Ziel der Anschläge sei, den Besatzern das Leben unerträglich zu machen, zitiert PBS News Hour einen anonymen Widerstandskämpfer. Der Effekt geht aber über Angst und Schrecken unter den zivilen Mitarbeitenden der Invasoren hinaus. Die ukrainischen Partisanen schaffen es gemäss ISW auch, dass die russischen Truppen ihre Nachschublinien und Depots stärker schützen und weiter von der Front weg verlegen müssen.

Es ist derselbe Effekt, den auch die reichweitenstarken und präzisen Mehrfachraketenwerfer haben, die der Ukraine seit einigen Monaten zur Verfügung stehen. Wie gross der Anteil der Partisanen am Vorrücken der ukrainischen Truppen ist, beziffert aber auch das ISW nicht.
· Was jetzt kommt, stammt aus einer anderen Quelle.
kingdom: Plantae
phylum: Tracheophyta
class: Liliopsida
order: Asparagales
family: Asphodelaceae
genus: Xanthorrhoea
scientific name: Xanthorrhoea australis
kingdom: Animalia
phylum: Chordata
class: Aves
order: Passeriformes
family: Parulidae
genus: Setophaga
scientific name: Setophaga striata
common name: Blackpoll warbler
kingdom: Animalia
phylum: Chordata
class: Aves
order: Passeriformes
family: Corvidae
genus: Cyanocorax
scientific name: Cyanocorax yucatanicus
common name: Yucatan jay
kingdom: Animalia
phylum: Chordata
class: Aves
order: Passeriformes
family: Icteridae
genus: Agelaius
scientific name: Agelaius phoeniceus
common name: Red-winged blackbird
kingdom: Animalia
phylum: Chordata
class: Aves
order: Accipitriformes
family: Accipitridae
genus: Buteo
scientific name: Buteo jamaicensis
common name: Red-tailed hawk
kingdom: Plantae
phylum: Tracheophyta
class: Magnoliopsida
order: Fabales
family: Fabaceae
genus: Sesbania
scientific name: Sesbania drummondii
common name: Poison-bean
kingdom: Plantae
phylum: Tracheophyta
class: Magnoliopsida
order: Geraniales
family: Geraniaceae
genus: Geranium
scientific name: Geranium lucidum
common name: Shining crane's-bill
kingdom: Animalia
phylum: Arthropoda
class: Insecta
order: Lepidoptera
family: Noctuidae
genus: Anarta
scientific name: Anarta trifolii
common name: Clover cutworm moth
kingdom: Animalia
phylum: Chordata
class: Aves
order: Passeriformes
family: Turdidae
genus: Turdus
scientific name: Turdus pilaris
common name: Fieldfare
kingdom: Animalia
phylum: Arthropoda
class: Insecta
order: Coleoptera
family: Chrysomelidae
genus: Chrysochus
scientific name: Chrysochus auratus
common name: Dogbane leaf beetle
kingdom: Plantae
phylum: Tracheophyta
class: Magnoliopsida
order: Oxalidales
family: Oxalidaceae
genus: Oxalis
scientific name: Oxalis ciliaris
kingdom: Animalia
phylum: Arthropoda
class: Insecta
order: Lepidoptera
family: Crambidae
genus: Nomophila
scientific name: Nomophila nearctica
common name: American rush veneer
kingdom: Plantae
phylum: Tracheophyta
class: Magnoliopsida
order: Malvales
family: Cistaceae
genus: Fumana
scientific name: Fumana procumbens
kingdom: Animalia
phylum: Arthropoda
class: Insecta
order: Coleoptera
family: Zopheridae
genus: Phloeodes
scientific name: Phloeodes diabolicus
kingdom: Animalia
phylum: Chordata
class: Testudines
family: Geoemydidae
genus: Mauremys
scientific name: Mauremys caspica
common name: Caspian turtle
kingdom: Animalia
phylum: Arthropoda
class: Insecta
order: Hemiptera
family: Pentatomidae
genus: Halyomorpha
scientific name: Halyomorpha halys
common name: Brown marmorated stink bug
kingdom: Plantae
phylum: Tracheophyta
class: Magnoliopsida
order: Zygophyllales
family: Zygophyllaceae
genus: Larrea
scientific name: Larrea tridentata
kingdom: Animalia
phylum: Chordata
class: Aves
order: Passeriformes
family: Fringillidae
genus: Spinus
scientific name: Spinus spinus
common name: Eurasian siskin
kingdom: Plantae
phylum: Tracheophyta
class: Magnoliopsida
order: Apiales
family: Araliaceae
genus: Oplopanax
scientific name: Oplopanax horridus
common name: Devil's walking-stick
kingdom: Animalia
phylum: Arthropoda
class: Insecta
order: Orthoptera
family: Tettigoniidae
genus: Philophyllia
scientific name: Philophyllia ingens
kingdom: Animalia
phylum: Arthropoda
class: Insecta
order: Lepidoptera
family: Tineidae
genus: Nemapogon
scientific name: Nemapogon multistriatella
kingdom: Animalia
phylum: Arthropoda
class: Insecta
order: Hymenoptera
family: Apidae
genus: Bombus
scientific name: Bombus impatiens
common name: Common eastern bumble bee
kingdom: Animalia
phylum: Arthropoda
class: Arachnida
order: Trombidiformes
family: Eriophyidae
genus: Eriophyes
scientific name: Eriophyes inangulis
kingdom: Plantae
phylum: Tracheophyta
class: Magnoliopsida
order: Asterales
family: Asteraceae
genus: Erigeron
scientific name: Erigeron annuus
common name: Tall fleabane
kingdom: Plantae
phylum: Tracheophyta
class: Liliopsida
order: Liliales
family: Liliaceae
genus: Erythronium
Ukrainische Partisanenangriffe hätten dazu geführt, dass russische Ressourcen von der Front abgezogen würden und zur Sicherung rückwärtiger Gebiete eingesetzt würden, so die Schlussfolgerung des ISW-Berichts. «Das beeinträchtigt die Fähigkeiten Russlands, sich gegen die ukrainische Gegenoffensive zu verteidigen, geschweige denn selber in die Offensive zu gehen.»